Pour répondre à cette question, les enfants vont devoir faire appel à leur bon sens. “Nous allons voir comment faire pour être sûr que c’est un rectangle, explique l’enseignant. Nous allons essayer de montrer pourquoi, quand des diagonales de même longueur se coupent en leur milieu, on a forcément un rectangle. Là, on fait des mathématiques.” Ces élèves de sixième apprennent en manipulant les formes et les grandeurs. Loin des pratiques classiques.
Patrons en papier, roue de vélo, stylos
“C’est intéressant parce que, souvent, dans les autres collèges, les cours de maths ne sont pas comme ça. On fait des choses différentes, ça nous amuse et ça permet de voir les maths d’une autre manière”, raconte un élève. “Au lieu que le prof nous montre tout au tableau, on peut essayer et le faire sur le cahier”, poursuit sa camarade.
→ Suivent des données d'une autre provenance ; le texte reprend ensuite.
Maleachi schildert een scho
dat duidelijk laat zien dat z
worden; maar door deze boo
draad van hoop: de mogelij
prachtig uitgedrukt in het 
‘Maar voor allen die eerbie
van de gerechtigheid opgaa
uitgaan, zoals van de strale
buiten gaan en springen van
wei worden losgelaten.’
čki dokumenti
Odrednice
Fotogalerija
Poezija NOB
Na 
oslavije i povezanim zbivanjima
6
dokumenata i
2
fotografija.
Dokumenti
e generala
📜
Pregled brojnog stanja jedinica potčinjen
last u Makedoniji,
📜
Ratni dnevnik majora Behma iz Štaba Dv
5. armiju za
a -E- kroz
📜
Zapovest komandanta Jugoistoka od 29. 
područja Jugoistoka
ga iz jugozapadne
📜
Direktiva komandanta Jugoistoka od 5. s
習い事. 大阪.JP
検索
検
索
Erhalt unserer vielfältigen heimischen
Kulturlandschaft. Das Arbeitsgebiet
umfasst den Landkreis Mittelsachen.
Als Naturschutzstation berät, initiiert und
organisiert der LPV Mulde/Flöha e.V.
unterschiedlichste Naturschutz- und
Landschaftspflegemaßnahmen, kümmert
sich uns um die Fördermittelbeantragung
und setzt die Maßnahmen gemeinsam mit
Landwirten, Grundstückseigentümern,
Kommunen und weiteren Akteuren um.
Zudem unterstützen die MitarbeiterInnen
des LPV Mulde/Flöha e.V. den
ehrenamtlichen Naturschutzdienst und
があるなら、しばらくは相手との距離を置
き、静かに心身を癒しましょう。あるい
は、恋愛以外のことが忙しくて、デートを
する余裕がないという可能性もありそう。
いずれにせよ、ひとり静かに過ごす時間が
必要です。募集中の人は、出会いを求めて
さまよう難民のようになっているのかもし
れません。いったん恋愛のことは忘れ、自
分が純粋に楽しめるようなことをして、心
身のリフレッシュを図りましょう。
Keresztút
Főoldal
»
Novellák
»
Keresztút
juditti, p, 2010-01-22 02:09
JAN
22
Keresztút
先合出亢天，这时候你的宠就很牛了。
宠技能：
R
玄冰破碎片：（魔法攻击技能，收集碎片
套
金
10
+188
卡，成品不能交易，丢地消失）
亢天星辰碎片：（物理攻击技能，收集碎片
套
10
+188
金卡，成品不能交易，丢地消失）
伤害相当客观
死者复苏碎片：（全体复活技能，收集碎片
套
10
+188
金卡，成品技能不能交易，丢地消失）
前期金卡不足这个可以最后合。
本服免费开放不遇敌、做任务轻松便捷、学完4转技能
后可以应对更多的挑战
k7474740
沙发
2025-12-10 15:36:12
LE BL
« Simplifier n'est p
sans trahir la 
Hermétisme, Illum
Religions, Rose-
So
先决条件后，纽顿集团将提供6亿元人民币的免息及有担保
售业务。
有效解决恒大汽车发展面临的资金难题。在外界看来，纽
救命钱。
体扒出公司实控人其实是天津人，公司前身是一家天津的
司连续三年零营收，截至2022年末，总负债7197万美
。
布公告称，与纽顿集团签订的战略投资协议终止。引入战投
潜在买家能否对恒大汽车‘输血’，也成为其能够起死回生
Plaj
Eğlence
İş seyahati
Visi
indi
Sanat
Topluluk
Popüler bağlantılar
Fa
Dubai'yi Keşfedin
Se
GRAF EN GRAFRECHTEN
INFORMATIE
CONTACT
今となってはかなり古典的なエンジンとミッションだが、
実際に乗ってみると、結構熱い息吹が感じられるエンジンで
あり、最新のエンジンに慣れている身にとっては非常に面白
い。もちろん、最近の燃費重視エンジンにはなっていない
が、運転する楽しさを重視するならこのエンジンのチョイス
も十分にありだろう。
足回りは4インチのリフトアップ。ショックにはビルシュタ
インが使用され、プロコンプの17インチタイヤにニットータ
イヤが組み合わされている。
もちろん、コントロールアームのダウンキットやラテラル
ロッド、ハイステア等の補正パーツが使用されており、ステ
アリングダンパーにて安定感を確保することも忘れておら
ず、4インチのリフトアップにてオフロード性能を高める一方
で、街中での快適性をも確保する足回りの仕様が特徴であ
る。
Redonner du sens aux mathématiques, c'est tout le défi de Jérôme Coillot. Sa méthode : illustrer ses cours en partant de situations quotidiennes, comme celle d'un menuisier. Pour ce faire, il n’hésite pas à utiliser des outils en tout genre. Patrons en papier, roue de vélo, stylos… “J’essaie de lier les maths au concret, de leur donner du sens, de les utiliser pour expliquer le monde, avance l’enseignant. Chaque citoyen est abreuvé de chiffres, c’est important de comprendre tout ce que l’on nous dit et d’avoir un esprit critique.”
Une méthode bien différente de celle enseignée il y a quelques années. “Quand j’étais élève, on étudiait des choses très abstraites : on définissait, le point, la ligne, sans avoir de rapport au concret. Ça marchait quand on était bon élève, moins quand on était mauvais.”
"C’est à nous de nous adapter et de créer un véritable lien"
Le dernier rapport Pisa, qui évalue les compétences des élèves de 15 ans dans 81 ans, dresse un piteux état des lieux. En science, en français ou en mathématiques, les résultats des petits Français sont parmi les plus bas jamais mesurés. Une baisse historique. “Ces dernières années, on a constaté que les élèves s’éloignaient de plus en plus des maths. Ils ont peut-être d’autres centres d’intérêt, analyse Jérôme Coillot. C’est à nous de nous adapter et de créer un véritable lien, un intérêt, en rendant les élèves acteurs et nos enseignements ludiques. Même si ce n’est pas un jeu.”
Depuis 2007, cette initiative s’est généralisée à toutes les classes du collège Léon Huet. Résultat : en moyenne, les collégiens obtiennent un point en plus au brevet, par rapport à la moyenne nationale. “Nos élèves bénéficient de cette méthode depuis le CM1. Quand ils arrivent aux évaluations d’entrée en sixième, ils obtiennent des résultats particulièrement bons, expose Catherine Alix, principale de l’établissement. C’est la preuve que cela fonctionne.”
Côté professeur, Jérôme Colliot affirme “prendre plus de plaisir à enseigner”. “En m’interrogeant sur le sens des mathématiques, j’ai compris beaucoup de choses sur l’étendue de ce qu’elles peuvent apporter, poursuit l’enseignant. C’est le projet auquel je crois, auquel je consacre beaucoup de temps et que j’aimerais voir réussir.” Un projet, basé sur la recherche et les travaux de l'Institut de recherche sur l'enseignement des mathématiques et des sciences (IREM) de Poitiers, soutenu par le rectorat et mis en place dans plus d'une quarantaine de collèges de l'académie de la Vienne.